This month’s Power 5 Sake Challenge takes a look at 5 different sake that could be considered “strange.” Is being strange a bad thing? Heck no! In fact it’s quite a differentiator in a market that has so many sake to choose from. It other words these 5 sake are unique and very much worth a taste if you want to expand your sake frontiers! And remember sake brewers would not make something that tastes like crap just to be unique! In fact it’s quite the opposite. The makers of these 5 different brews feel like they made great tasting sake and that’s why they are different! This is a great example of how and where sake came from and where we are headed. And the future is glorious. 

Power 5 A

1) Kamoizumi Aged Nama “Red Maple”

  • I’ve been preaching the age your namazake mantra for well over a decade, and this Hiroshima brewery heard me! There is so much going on in aged unpasteurized brew. It’s so much looking for the old and new in this sake. 


2) Kanbara Aged Yamahai Koshu “Ancient Treasure”

  • I once referred to this sake as the Koshu “Twilight Zone.” It is out there man! Such an adventurous sake on so many levels. First it has all of the wonderful appearances of an aged brew, but the flavor field is immense and so varied. From citrus tones to cocoa you will find it all in one of the really amazing expressions of aged sake.

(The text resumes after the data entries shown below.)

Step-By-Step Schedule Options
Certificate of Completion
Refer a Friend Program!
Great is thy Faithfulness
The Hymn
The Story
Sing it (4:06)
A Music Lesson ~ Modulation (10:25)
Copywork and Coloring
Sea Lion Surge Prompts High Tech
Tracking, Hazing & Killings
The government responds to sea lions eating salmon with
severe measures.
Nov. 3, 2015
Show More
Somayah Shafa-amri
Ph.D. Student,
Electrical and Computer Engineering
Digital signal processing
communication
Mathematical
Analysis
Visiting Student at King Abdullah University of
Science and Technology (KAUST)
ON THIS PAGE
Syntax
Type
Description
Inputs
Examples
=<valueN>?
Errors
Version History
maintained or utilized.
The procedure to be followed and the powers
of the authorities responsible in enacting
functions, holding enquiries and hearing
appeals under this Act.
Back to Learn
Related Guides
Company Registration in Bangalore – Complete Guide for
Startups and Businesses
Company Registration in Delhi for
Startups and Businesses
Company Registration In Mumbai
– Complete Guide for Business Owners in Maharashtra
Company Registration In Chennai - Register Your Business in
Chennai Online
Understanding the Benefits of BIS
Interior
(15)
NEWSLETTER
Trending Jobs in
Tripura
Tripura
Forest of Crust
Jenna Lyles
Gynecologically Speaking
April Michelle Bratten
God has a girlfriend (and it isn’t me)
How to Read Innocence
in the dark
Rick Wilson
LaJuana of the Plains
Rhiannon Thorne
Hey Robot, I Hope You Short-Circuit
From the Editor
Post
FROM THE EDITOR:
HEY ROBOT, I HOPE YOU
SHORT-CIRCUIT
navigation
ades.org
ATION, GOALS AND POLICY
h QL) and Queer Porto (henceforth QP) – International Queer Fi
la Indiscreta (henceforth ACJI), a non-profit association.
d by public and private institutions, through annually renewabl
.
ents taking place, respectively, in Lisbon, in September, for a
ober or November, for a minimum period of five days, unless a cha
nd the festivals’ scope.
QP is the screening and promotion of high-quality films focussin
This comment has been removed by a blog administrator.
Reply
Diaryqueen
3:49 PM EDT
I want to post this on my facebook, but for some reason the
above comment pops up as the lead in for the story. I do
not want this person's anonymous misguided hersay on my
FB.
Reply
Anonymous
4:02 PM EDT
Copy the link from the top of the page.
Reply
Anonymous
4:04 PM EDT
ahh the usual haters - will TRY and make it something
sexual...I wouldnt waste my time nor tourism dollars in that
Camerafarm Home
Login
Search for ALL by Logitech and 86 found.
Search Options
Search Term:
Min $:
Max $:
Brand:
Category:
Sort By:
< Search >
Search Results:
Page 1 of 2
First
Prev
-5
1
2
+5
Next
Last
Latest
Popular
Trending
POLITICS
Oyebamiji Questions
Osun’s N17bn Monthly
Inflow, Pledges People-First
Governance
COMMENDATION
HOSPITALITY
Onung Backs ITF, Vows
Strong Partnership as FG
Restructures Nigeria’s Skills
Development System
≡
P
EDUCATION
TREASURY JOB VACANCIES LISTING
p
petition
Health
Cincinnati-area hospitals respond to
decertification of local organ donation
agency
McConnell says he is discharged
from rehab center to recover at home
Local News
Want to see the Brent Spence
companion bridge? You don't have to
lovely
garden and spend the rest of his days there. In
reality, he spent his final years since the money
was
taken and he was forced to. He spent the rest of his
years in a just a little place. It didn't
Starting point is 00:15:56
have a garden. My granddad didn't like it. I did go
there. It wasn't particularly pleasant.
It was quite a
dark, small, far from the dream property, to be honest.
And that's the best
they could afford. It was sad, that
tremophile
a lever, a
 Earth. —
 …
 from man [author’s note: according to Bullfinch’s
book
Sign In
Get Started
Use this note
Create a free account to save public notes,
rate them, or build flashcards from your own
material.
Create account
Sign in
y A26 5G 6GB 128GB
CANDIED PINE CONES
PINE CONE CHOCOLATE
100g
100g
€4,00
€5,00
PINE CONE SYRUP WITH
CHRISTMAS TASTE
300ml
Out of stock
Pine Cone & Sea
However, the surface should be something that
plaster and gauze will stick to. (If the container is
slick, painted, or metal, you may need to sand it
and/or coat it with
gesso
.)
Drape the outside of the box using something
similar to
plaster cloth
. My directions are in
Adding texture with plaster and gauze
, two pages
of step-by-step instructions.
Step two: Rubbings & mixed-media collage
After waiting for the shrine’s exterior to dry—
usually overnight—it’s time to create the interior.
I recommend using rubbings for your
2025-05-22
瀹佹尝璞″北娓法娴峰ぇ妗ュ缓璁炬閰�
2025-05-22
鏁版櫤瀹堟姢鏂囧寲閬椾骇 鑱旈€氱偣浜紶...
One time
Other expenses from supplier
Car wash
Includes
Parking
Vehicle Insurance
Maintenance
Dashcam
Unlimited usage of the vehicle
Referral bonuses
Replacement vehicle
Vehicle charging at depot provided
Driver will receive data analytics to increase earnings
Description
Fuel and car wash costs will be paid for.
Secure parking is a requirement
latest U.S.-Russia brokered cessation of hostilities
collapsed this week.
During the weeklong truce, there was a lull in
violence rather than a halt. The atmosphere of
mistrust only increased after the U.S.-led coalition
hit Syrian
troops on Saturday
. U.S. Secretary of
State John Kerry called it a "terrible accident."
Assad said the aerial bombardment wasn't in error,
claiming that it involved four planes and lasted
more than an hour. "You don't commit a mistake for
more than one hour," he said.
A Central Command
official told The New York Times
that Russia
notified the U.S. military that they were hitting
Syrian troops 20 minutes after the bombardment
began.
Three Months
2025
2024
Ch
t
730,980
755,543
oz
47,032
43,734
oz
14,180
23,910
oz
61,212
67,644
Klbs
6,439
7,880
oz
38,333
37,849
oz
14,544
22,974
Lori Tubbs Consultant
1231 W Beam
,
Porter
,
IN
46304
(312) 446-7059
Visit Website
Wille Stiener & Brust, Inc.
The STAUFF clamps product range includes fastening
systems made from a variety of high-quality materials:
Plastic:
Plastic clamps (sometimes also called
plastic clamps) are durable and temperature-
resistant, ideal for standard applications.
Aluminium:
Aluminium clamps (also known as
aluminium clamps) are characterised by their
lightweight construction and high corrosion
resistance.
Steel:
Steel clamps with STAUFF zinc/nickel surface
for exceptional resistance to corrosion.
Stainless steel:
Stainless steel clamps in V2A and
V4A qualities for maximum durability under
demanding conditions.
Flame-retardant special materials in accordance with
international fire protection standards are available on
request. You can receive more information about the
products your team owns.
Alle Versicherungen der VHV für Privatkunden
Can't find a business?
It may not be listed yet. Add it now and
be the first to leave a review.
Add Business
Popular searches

    3) Ichishima Karen “Coy” 

    • I love discovery sakes that take drinkers in new directions and facets of sake appreciation. One of my favorite breweries in Niigata prefecture Ichishima made a sake that went out looking for new customers, and boy did it work. This lower alcohol (10%) was made to appeal to those who like fruity and light sakes. With an SMV of -23 and an acidity of 2.9 you’d think this brew would be in conflict, but quite the opposite, it's very well balanced and super drinkable for those who don’t like boozy sake. 


    4) Tamagawa Kimoto Junmai “Time Machine”

    • Stop me if you have heard this one before. An eccentric British sake maker finds an ancient recipe for sake from 1712 and decides to make it for the modern masses? Just another sake story, but one that is so fun and tasty from Kyoto Prefecture’s Tamagawa with Philip Harper at the helm. It’s not every day that you can taste history, but then again you can taste what sake tasted like in 1712 every day that you want to and you should! 


    5) Dewatsuru Junmai “Sakura Emaki” 

    • Anything the wine world can do the sake world can do, but only better. Wine has Rose, and the sake making world has an ancient heirloom purple varietal rice that brews into a rose-like color. This lower alcohol effort (12%) is incredibly well balanced and has flavors that match the colors in your glass.